Hegins, PA Location Receives VPP Star Recommendation

Posted Jul 31, 2019

Photo of VPP Presentations

You could say that MI Windows and Doors has become a star-studded company.

VPP Star-studded, that is.

Today the Hegins plant became our fourth facility to earn OSHA’s extremely prestigious Voluntary Protection Program Star, joining Prescott Valley (2017), Gratz (2017), and Profiles (2019).

Established in 1982, the Voluntary Protection Program was created to encourage companies to go the extra mile for workplace safety. Currently, fewer than 2,300 jobsites across the country – out of eight million – have the VPP Star.

“This is a culmination of years and years worth of work,” Hegins General Manager Jason Wolfgang said. “It started long before I joined the MI family: I just happened to be the one who pushed the ball across the goal line. It was great work by everybody involved; this has been a long journey.”

The announcement came after a three-day audit by a five-member OSHA team, led by Region III VPP Manager Terry Penn. When Penn made her announcement, the approximately 60 MI team members in attendance erupted in applause.

“I was about ready to jump out of my seat when Terry announced it,” said Cassidy Long, an MI Pillar Leader at Hegins who works the third shift. “I’m excited to go back to night shift and let everyone know.”

Officially, Penn and her team still have to make their recommendation to OSHA. Once Deputy Assistant Secretary of Labor Loren Sweatt approves their recommendation – which usually takes a few months – the Hegins’ Star will be official. However, this last step is typically just a formality.

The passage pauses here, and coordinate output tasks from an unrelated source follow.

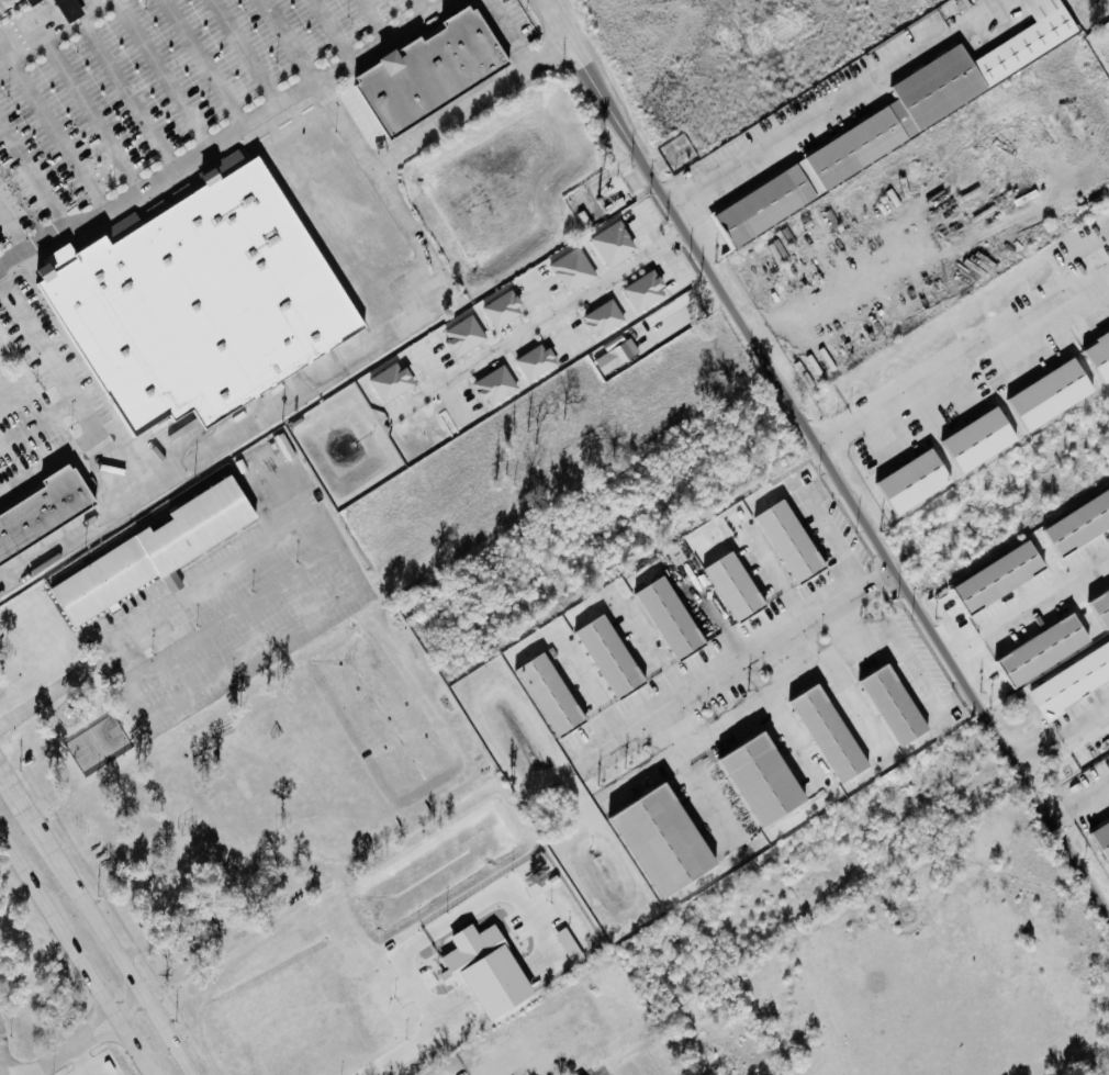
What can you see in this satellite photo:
road: (77, 0)
building: (33, 2)
road: (71, 6)
building: (70, 9)
road: (34, 28)
road: (333, 30)
road: (289, 41)
road: (1, 45)
road: (244, 52)
road: (201, 63)
road: (161, 74)
building: (950, 87)
road: (122, 90)
parking lot: (123, 96)
road: (833, 104)
road: (471, 105)
road: (85, 110)
road: (51, 131)
road: (228, 136)
road: (27, 182)
building: (767, 205)
road: (10, 231)
building: (614, 244)
building: (574, 270)
building: (645, 291)
building: (204, 301)
building: (503, 310)
building: (605, 318)
road: (547, 320)
road: (387, 335)
building: (464, 336)
building: (616, 353)
building: (1100, 357)
building: (537, 363)
building: (392, 383)
building: (496, 386)
road: (960, 386)
road: (67, 392)
building: (1054, 394)
road: (35, 423)
building: (983, 440)
road: (825, 456)
road: (46, 462)
road: (837, 481)
building: (918, 482)
road: (823, 489)
building: (43, 511)
building: (1081, 525)
road: (839, 539)
building: (794, 542)
road: (66, 544)
building: (151, 551)
building: (1003, 578)
road: (360, 580)
building: (738, 587)
road: (1025, 596)
building: (1102, 607)
road: (233, 615)
building: (674, 619)
road: (894, 631)
building: (1047, 651)
building: (614, 658)
road: (738, 662)
building: (1072, 682)
road: (54, 689)
road: (964, 695)
building: (553, 696)
road: (952, 703)
building: (898, 706)
road: (1061, 733)
building: (833, 734)
park: (95, 741)
building: (768, 781)
road: (17, 795)
road: (1080, 802)
building: (1103, 838)
building: (669, 842)
road: (415, 941)
road: (112, 949)
road: (72, 952)
building: (489, 971)
road: (126, 1008)
road: (75, 1048)
road: (80, 1062)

During its audit, the OSHA team conducted more than 200 interviews with team members, listened to presentations, and took tours of both production buildings on the Hegins campus. Their suggestions for improvement at the end of days 1 and 2 were immediately acted upon by Hegins team members.

“As we continue to grow, we’re doing the right things for our team,” said Hegins Campus Safety Manager Chris Koperna, who has been an integral part of all four of MI’s VPP audits to date. “They do a fabulous job. They give us all the puzzle pieces, and we put it together.”

Although there were plenty of celebratory handshakes and backslaps in the room as MI team members celebrated Wednesday’s announcement, there’s still plenty of work to do. Next year, both Gratz and Prescott Valley will go through their three-year VPP re-evaluation. 

“We’re going to continue to get better,” Koperna said. “This, by no means, is an excuse to sit back and relax. We’re evaluating our gaps and planning to get stronger at the things we need to get stronger at.”